Леопольд усмехается: ничего не изменится. Бессмысленное занятие вошло в привычку и уже поэтому обрело смысл. Точно так же и писание картин стало смыслом его жизни, но ему и в голову не приходит рассуждать о целесообразности этого… Леопольду становится не по себе — все последние годы он занимался живописью, зная, что так надо. Тяжкий труд изо дня в день, муки, сомнения и редкие минуты радости, когда что-то удавалось. Он словно с завязанными глазами шел дорогой, огороженной с обеих сторон забором. Шел, шел… но ведь каждое движение должно иметь какую-то цель, человеком должна двигать страсть или трезвый расчет.
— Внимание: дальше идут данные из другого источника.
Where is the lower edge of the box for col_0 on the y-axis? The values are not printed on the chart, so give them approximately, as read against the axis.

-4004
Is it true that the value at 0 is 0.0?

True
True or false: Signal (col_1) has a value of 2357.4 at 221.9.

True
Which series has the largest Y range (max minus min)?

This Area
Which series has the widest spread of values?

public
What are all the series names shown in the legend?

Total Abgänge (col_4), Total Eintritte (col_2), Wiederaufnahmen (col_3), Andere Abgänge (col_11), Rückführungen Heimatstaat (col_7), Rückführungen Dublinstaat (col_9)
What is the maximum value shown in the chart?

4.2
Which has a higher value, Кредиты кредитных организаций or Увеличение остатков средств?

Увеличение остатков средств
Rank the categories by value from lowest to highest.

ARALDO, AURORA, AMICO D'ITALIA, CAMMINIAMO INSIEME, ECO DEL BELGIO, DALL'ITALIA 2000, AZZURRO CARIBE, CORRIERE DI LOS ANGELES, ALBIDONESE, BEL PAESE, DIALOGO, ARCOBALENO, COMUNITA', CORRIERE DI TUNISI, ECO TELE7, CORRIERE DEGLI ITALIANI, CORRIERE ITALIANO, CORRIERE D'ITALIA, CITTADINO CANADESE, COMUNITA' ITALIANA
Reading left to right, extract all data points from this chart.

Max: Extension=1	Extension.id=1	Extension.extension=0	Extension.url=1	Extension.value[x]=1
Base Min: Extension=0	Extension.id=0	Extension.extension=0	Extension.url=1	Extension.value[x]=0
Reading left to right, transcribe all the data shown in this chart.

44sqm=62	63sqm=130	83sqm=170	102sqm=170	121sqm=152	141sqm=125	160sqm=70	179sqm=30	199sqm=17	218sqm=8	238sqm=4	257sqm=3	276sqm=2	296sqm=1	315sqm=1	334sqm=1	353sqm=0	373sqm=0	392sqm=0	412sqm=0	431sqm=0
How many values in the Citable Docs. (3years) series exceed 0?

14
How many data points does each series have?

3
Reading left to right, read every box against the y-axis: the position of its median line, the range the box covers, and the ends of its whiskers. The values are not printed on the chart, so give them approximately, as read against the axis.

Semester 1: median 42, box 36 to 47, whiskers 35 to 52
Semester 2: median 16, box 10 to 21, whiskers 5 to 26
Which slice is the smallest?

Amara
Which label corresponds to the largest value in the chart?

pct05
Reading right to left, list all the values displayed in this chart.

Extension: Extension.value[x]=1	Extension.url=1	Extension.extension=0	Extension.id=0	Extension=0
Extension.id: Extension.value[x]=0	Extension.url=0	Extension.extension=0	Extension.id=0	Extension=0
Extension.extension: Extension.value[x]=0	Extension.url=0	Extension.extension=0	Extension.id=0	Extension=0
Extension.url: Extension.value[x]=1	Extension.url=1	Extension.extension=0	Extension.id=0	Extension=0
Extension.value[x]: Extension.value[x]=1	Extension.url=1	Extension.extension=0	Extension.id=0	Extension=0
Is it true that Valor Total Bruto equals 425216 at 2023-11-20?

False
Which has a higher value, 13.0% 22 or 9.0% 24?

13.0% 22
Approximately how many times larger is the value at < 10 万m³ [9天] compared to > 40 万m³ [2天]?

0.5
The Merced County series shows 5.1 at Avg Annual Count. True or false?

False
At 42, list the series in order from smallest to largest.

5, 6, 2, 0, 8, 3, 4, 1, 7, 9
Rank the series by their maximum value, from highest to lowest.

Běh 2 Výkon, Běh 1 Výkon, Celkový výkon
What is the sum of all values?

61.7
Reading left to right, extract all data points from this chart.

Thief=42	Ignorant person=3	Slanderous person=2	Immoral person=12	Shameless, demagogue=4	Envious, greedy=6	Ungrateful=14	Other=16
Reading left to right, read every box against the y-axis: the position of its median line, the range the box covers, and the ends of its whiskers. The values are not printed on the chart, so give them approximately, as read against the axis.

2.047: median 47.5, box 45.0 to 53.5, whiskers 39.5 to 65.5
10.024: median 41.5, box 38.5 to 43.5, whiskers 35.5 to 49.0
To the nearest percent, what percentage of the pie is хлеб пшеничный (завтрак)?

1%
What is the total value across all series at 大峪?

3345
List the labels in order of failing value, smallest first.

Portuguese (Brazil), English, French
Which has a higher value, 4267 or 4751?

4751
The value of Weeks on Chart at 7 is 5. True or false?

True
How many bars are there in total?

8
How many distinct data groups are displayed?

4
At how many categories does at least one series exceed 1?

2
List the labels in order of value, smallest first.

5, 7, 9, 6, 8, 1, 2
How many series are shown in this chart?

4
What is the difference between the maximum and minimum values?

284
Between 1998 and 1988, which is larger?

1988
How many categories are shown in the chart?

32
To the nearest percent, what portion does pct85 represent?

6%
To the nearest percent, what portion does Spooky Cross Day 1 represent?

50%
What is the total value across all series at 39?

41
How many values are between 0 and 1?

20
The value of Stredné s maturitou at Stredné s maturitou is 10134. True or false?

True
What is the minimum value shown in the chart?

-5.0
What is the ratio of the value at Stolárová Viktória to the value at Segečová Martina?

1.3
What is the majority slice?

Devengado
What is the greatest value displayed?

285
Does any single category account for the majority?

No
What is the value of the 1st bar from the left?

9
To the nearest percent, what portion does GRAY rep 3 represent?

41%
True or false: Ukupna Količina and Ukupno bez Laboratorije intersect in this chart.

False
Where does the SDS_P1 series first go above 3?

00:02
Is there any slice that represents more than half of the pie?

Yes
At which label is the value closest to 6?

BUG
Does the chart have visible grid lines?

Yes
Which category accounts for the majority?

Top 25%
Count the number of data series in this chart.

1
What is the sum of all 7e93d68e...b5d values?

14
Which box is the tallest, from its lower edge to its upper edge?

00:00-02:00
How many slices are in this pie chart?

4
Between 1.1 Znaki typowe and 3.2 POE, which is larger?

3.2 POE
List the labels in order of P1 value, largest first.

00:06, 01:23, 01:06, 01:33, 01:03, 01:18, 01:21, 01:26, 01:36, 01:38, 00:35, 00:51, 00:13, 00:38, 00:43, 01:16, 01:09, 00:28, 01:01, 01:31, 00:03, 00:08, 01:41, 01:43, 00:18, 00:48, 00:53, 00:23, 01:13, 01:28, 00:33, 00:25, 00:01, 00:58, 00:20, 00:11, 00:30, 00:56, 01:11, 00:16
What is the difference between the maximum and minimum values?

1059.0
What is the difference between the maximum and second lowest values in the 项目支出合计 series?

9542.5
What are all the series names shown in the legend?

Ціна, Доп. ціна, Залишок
Сигарета обжигает пальцы, он забыл про нее и теперь гасит и бросает окурок в мусорную урну. Сейчас ему больше всего хочется, чтобы его картины взяли на выставку. Ладно. Допустим, их берут на выставку, но ему хочется… Очевидно, ему хочется чего-то большего… И он в замешательстве приходит к выводу, что никогда не строил воздушных замков и стремился лишь к тому, что было в рамках реального. Его жизнь ничем не отличается от жизни любого служащего, он работает, ни разу не поставив перед собой недостижимой цели стать Леонардо да Винчи, Вермером Дельфтским, Пикассо… Он точь-в-точь как тот старик, который, опершись локтями о подоконник, глазеет на прохожих, пока кто-то не упадет замертво в его комнате. Он как сигарета, которую курили годами, покуда однажды курильщик не понял абсурдности этого занятия… Так в один прекрасный день и он, Леопольд, поймет, что наступил какой-то предел, и тогда он ногой (именно ногой) отшвырнет мольберт, отмоет руки от масляной краски и вернется в мастерскую по изготовлению надгробий.
Нет! Леопольд содрогается при одной этой мысли… Но, может, этот предел наступит именно сегодня, когда он вернется с выставки, неся под мышкой забракованные картины?
Леопольд поспешно встает, поднимается по ступенькам наверх и торопливо идет вдоль дороги. Словно в страхе убегает от самого себя, это кажется нелепым, особенно если принять во внимание, что так оно и есть (два Леопольда, один большой, другой маленький, преследуют друг друга). Он горько усмехается, замедляет шаг; улица пригорода безлюдна, только кое-где в садах старики копаются в земле, а матери выкатили коляски и греются на солнышке, остальные же в городе на работе.
Леопольд сворачивает на Жасминную улицу, название улицы не вызывает у него никаких ассоциаций, и даже увиденные в одном из садов трубы разной высоты ни о чем ему не напоминают. Однако неожиданно он улавливает в воздухе (именно в воздухе) какую-то мелодию и в удивлении останавливается.
Леопольду кажется, будто эта эстрадная песенка звучит у него в голове, но нет, он точно знает, что слышитее, хотя маловероятно, чтобы звуки возникали в воздухе сами собой; надо сразу же найти этому какое-то мало-мальски убедительное объяснение. Он снова прислушивается и слышит щебет птиц, далекий шум машины, потрескивание костра, и внезапно Жасминная улица ассоциируется у него с увеселительным заведением.
Недолго думая, Леопольд поворачивает назад, чтобы поговорить о письме, спросить, разузнать. Он не жаждет развлечений, просто хочет знать правду, но, когда открывает калитку, мысль о том, что же он станет делать с этой правдой, вызывает на его губах улыбку: с незапамятных времен человечество гоняется за правдой — правдой в науке, правдой в искусстве, правдой в жизни; возможно, что притягательность правды и заключается лишь в ее поисках. Неприкрытая правда никого не делает счастливым, обычно она безжалостна, сурова и порой даже жестока. И все же правды жаждут.
Леопольд открывает калитку и видит: возле труб в плетеном кресле сидит высокий, голый до пояса молодой человек с бритой головой. Солнце опалило его тело, и оно приняло розовато-красный оттенок. Леопольду он представляется огромным поросенком — не свиньей, а именно гигантских размеров поросенком. Подойдя поближе, Леопольд спрашивает, дома ли Альберт.
Молодой человек встает и говорит, что он и есть Альберт, на его лице нет ни удивления, ни смущения, на нем застыла едва уловимая усмешка, словно он ждет, что сейчас произойдет нечто весьма забавное. Леопольд считает необходимым побыстрее объяснить, что его направил сюда Мейнхард и что вчера он нашел письмо, в котором упоминается про увеселительное заведение. Услышав о письме, Альберт расплывается в любезной улыбке, непонятно, чему он так радуется и что за этим кроется.
— Ах, значит, ты нашел письмо, ну тогда все в полном ажуре, — говорит он, и это «ты», сказанное совершенно постороннему человеку, не коробит Леопольда, напротив, ему даже приятно.